MATERIAL PROVIDED:
══════════════════════════════

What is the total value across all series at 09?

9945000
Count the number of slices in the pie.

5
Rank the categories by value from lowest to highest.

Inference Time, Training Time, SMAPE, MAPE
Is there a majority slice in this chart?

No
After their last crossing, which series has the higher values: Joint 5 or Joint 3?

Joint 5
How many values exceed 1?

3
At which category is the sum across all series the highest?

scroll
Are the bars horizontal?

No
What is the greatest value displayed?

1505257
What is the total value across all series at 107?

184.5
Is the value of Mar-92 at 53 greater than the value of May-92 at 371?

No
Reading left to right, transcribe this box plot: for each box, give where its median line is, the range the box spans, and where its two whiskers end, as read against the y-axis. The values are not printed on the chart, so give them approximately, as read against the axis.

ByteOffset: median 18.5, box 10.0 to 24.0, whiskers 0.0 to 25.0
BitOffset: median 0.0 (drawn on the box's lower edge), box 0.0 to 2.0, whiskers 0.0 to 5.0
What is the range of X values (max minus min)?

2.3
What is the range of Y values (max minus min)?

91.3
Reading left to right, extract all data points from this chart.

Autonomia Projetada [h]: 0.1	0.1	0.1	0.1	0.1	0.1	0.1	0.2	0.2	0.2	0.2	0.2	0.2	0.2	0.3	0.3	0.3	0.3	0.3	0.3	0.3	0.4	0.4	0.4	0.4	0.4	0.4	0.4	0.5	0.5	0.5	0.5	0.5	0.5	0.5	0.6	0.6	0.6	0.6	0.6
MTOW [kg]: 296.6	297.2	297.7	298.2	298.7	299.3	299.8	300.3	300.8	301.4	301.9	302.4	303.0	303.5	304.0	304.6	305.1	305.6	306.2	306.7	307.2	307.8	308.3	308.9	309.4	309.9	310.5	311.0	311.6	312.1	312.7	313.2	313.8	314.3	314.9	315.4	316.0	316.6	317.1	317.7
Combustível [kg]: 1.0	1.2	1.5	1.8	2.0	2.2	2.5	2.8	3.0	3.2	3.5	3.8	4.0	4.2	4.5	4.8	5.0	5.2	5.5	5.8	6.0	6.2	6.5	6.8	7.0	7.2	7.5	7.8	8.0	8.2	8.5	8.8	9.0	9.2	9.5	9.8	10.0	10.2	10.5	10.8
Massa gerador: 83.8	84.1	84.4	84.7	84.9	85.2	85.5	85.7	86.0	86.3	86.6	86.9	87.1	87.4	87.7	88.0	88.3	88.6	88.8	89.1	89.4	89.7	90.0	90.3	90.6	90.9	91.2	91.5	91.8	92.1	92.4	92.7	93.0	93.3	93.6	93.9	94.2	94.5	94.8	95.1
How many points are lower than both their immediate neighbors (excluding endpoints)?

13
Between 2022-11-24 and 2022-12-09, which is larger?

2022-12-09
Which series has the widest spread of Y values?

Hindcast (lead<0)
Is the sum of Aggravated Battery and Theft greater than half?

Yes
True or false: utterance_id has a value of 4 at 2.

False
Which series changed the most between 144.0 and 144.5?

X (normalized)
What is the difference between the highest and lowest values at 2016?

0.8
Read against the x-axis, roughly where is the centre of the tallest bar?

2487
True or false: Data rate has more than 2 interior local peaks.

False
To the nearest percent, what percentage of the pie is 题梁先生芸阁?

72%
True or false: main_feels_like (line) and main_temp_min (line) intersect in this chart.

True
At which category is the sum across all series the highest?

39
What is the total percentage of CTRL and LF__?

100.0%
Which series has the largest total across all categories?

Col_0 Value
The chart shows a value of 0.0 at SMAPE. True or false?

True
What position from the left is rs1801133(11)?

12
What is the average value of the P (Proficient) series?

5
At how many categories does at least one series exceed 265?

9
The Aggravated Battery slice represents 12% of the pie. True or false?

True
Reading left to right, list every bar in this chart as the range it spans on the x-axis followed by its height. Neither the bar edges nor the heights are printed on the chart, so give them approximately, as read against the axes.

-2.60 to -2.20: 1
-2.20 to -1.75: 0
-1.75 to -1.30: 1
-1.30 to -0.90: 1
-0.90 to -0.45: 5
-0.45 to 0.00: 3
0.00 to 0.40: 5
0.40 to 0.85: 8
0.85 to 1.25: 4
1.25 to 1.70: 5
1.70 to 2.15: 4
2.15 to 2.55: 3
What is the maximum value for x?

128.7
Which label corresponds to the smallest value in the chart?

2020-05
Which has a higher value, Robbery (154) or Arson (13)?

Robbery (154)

══════════════════════════════

EXERCISE DESCRIPTION: Pull out each line of the material above that contains the word "their". Uppercase and lowercase count as different.

SOLUTION FOR THIS TASK:
After their last crossing, which series has the higher values: Joint 5 or Joint 3?
How many points are lower than both their immediate neighbors (excluding endpoints)?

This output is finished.